* Begin Data records *

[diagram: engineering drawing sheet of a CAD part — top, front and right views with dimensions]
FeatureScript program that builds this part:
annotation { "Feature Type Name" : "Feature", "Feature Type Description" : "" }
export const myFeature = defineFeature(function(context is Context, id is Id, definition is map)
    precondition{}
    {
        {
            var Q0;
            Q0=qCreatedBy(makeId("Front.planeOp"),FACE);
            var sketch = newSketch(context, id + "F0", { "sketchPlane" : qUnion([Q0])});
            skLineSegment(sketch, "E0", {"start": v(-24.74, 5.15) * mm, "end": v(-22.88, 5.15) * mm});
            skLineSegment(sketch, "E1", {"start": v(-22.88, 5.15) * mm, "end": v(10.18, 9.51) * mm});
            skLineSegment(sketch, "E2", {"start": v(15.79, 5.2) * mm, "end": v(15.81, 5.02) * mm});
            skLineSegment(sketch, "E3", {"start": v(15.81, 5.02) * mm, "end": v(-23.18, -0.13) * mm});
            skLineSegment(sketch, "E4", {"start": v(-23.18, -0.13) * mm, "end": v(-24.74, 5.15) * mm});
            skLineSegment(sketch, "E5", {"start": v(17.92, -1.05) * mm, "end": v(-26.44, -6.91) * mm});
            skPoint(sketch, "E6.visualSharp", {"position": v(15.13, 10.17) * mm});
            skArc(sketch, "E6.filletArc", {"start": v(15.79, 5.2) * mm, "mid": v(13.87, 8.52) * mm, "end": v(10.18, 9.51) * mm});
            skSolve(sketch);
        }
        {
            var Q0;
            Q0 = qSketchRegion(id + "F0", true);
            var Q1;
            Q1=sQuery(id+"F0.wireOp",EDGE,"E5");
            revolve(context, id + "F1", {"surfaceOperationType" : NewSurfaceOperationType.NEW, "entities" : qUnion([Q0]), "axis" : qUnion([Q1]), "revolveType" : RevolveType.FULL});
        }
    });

* End Data records *

(To do) Pick out every line of the listing that contains the string "part". Match case exactly.

(The solution)
[diagram: engineering drawing sheet of a CAD part — top, front and right views with dimensions]
FeatureScript program that builds this part:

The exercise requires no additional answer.